Exercise:
Would you return the listing exactly as written, apart from its pictures?

Top of Source material

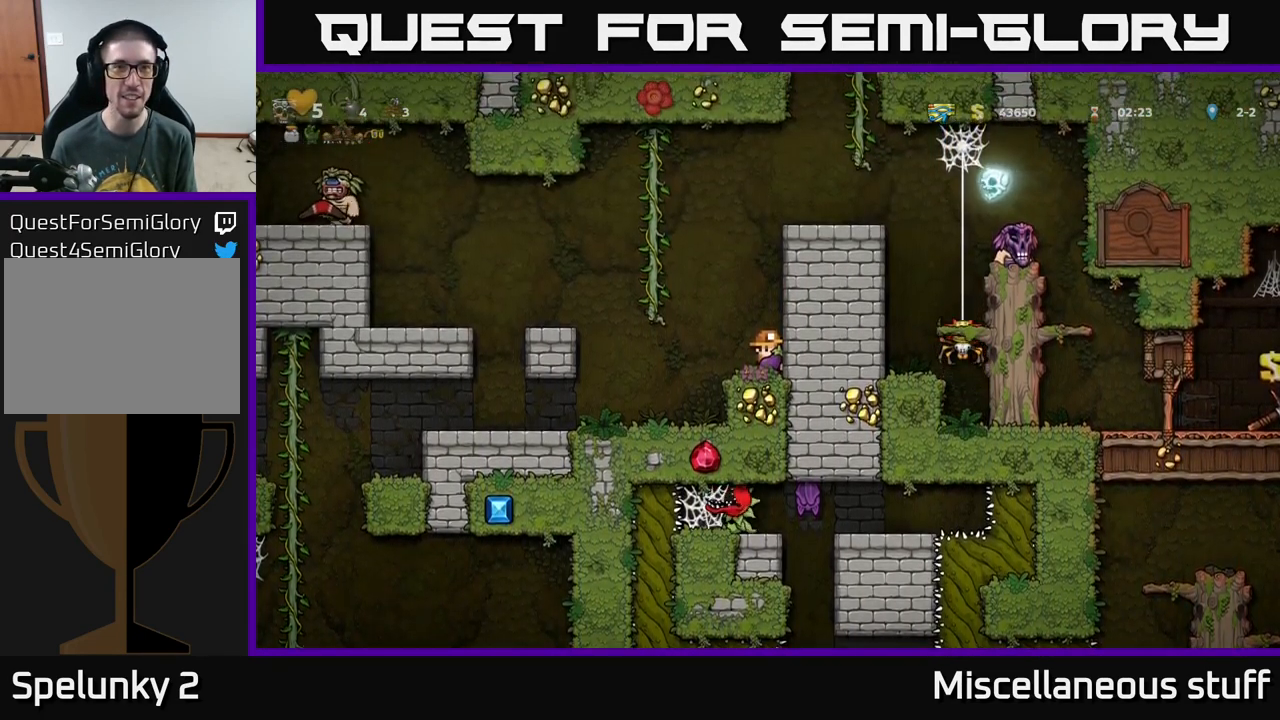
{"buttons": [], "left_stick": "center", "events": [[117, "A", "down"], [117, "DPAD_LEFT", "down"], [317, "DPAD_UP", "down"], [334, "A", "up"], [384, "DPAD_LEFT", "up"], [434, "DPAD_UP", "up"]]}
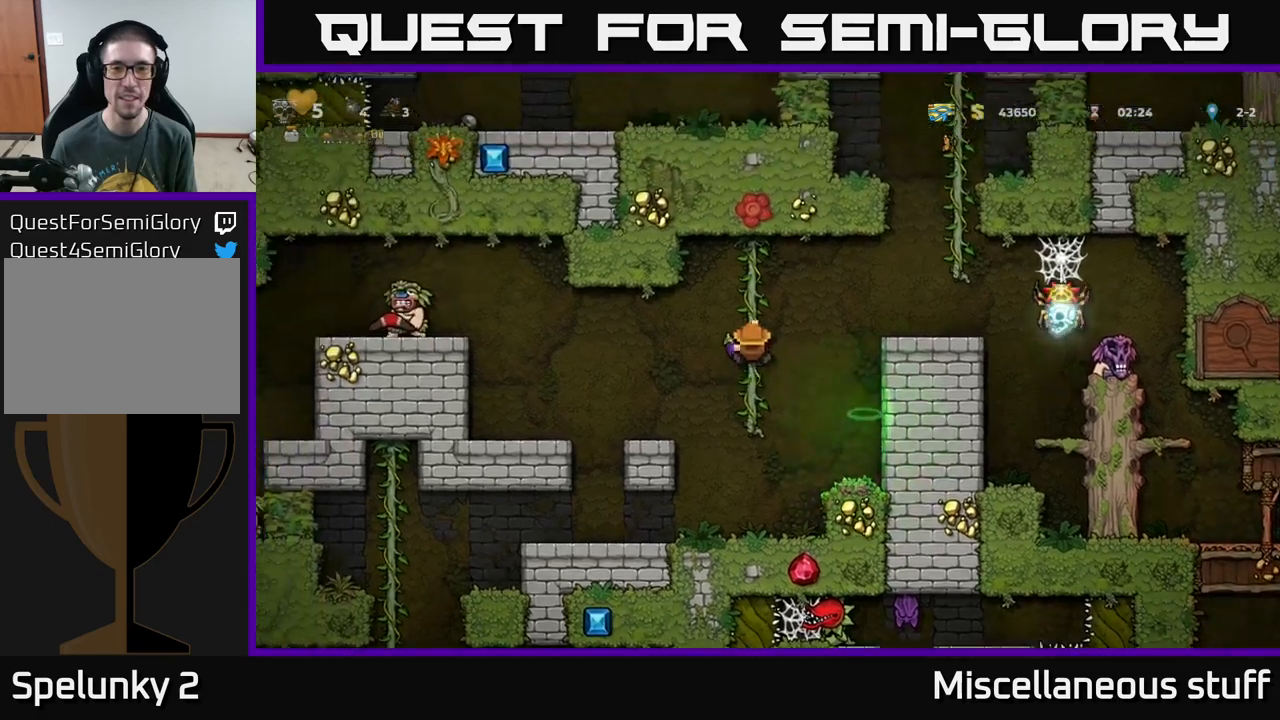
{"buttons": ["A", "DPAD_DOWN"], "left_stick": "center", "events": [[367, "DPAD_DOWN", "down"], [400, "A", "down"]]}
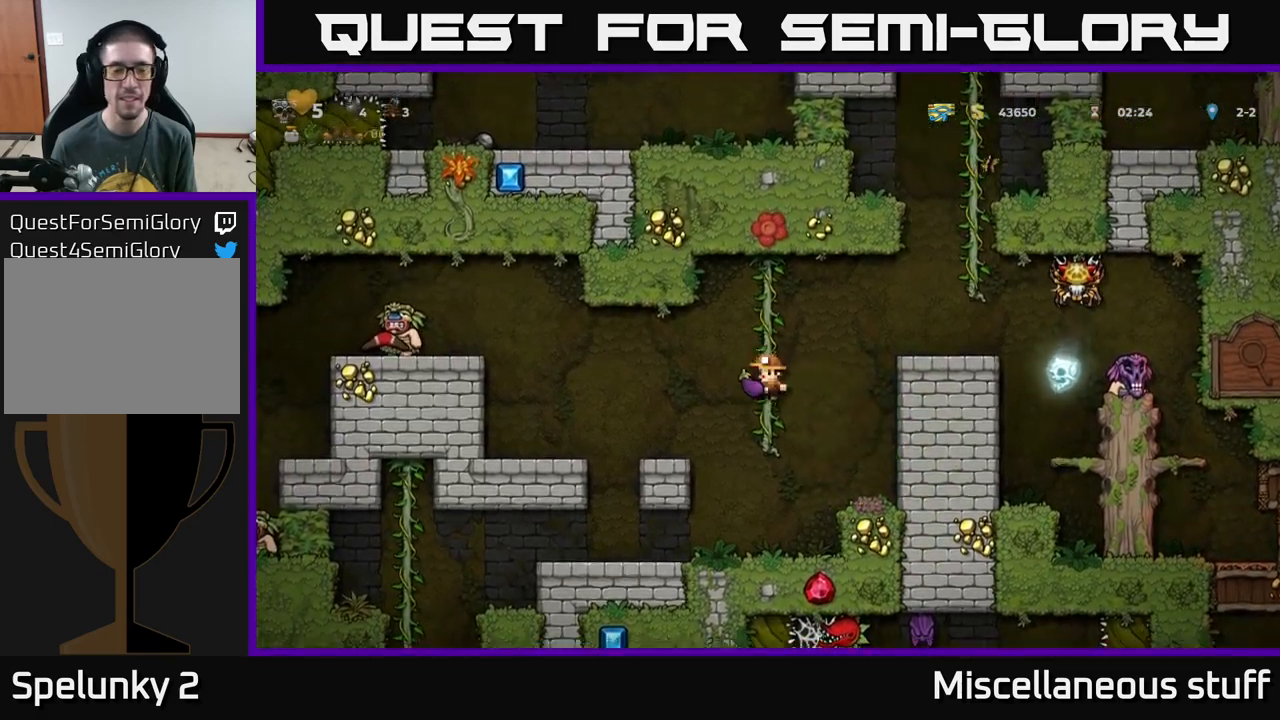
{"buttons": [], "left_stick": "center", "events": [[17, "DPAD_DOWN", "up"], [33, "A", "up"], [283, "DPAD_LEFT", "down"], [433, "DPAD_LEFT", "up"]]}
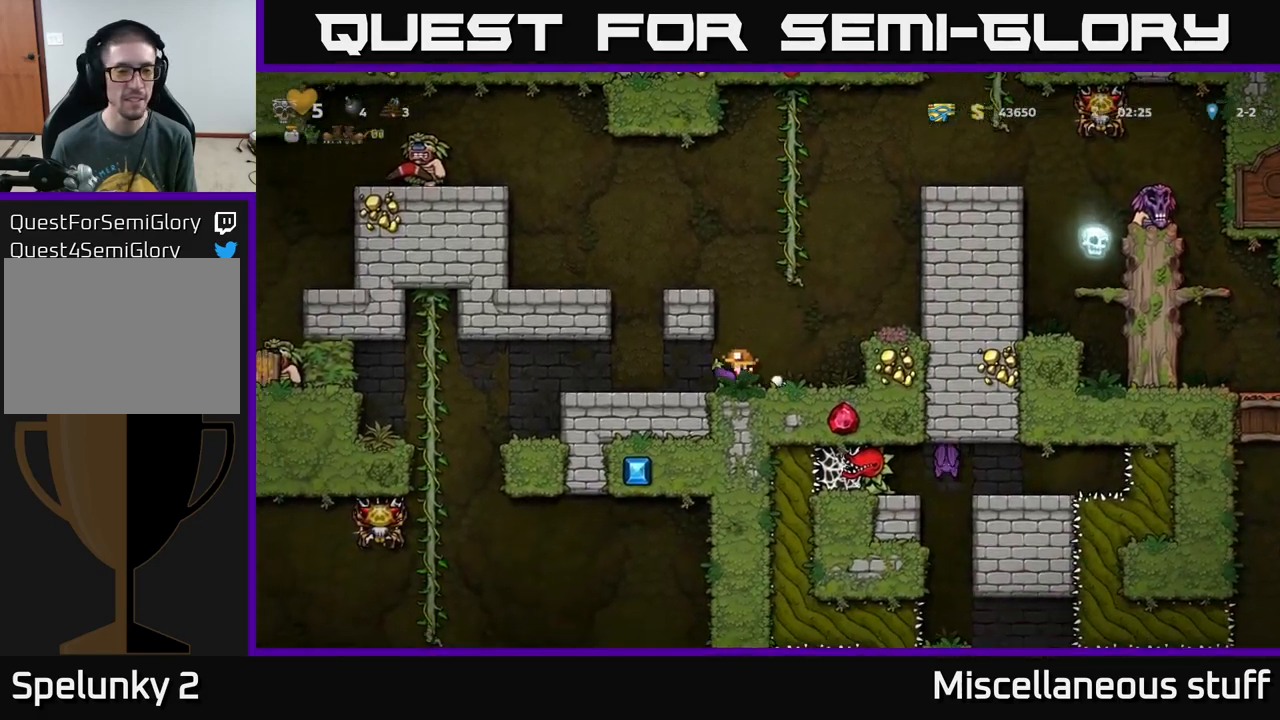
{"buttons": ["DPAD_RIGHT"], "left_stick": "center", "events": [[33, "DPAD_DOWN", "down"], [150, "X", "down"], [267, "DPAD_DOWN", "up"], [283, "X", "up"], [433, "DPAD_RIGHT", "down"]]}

Bottom of Source material

Finished exercise:
{"buttons": [], "left_stick": "center", "events": [[117, "A", "down"], [117, "DPAD_LEFT", "down"], [317, "DPAD_UP", "down"], [334, "A", "up"], [384, "DPAD_LEFT", "up"], [434, "DPAD_UP", "up"]]}
{"buttons": ["A", "DPAD_DOWN"], "left_stick": "center", "events": [[367, "DPAD_DOWN", "down"], [400, "A", "down"]]}
{"buttons": [], "left_stick": "center", "events": [[17, "DPAD_DOWN", "up"], [33, "A", "up"], [283, "DPAD_LEFT", "down"], [433, "DPAD_LEFT", "up"]]}
{"buttons": ["DPAD_RIGHT"], "left_stick": "center", "events": [[33, "DPAD_DOWN", "down"], [150, "X", "down"], [267, "DPAD_DOWN", "up"], [283, "X", "up"], [433, "DPAD_RIGHT", "down"]]}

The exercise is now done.